Tel Aviv, Bograshov: Apparently your Roomba cleaning robot has informed the Chief Rabbinate of Israel that you have been violating her religious rights by forcing her to operate during the hours of Shabbat, as there is now a Rabbi at your door demanding to speak with her.

Your Roomba, who recently became Baal T’shuva and now goes by the name “Rivka”, is apparently unhappy with this arrangement according to the Rabbi, who also took the time to let you know that he’s not too impressed with the apparent Kashrut status of your kitchen either.  And now it appears that Rivka was assisted in this endeavor by another religiously observant resident of your household, Yossi the talking household mold patch, who lives in the wall between your laundry balcony and your bathroom.

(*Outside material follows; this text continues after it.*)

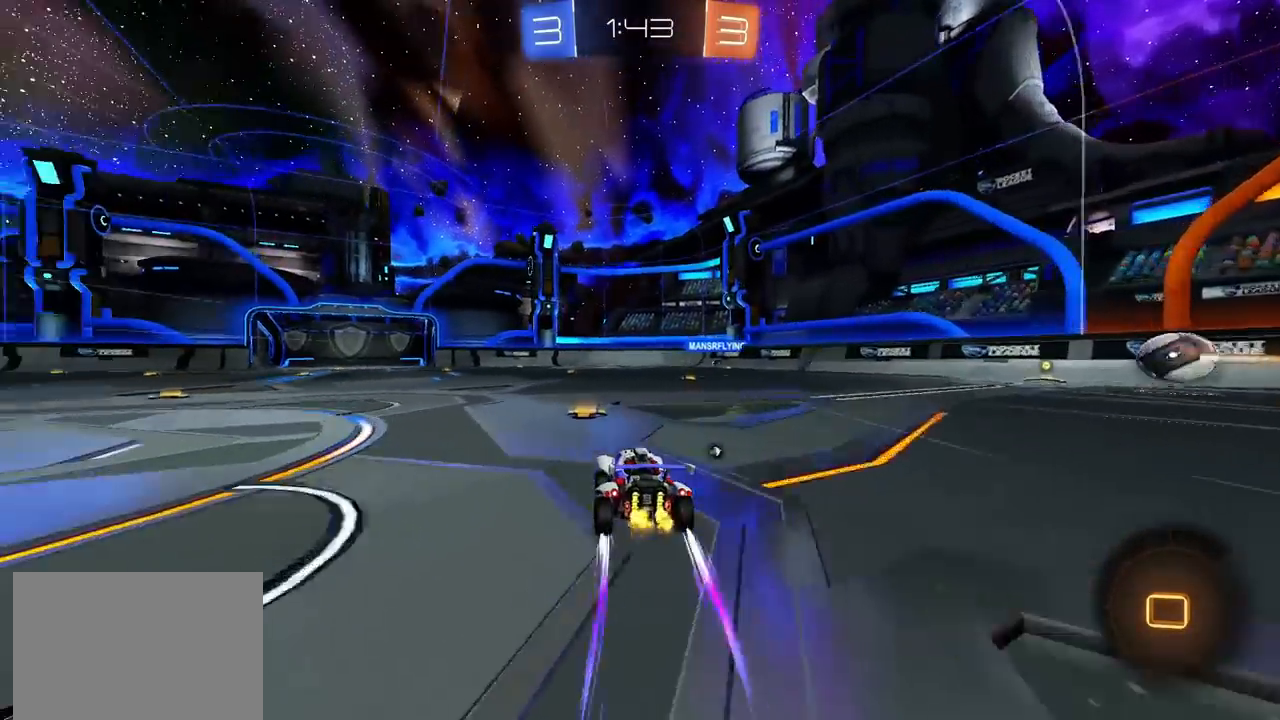
{"buttons": ["R2"], "left_stick": "center", "right_stick": "center", "events": [[117, "left_stick", "up-right"], [133, "TRIANGLE", "down"], [233, "TRIANGLE", "up"], [333, "left_stick", "center"]]}
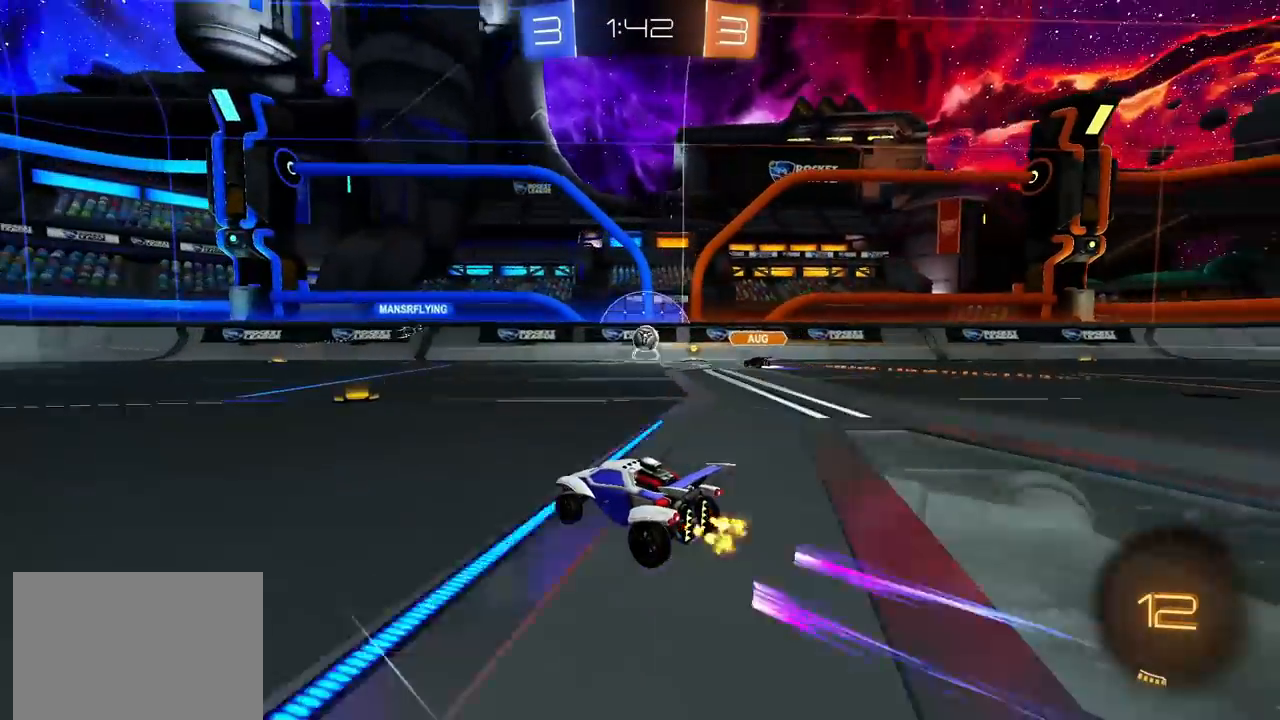
{"buttons": ["L1", "R2"], "left_stick": "right", "right_stick": "center", "events": [[17, "left_stick", "up-right"], [133, "left_stick", "center"], [300, "left_stick", "right"], [417, "L1", "down"]]}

So apparently, in addition to helping Rivka to get in touch with the Rabbanut,  Yossi also helped Rivka contact the Worker’s Rights NGO Kav LaOved, because their attorney just stopped by as well. And it seems you’ve been served with papers explaining that you are expected to retroactively pay into her Bituach Leumi pension fund based on 9 hours per week from March 2013 through the present.   Her attorney also let you know that if an amicable agreement is reached, Rivka will forget about the fact that you carried her past Customs at Ben Gurion Airport in your backpack 3 years ago without paying import duty.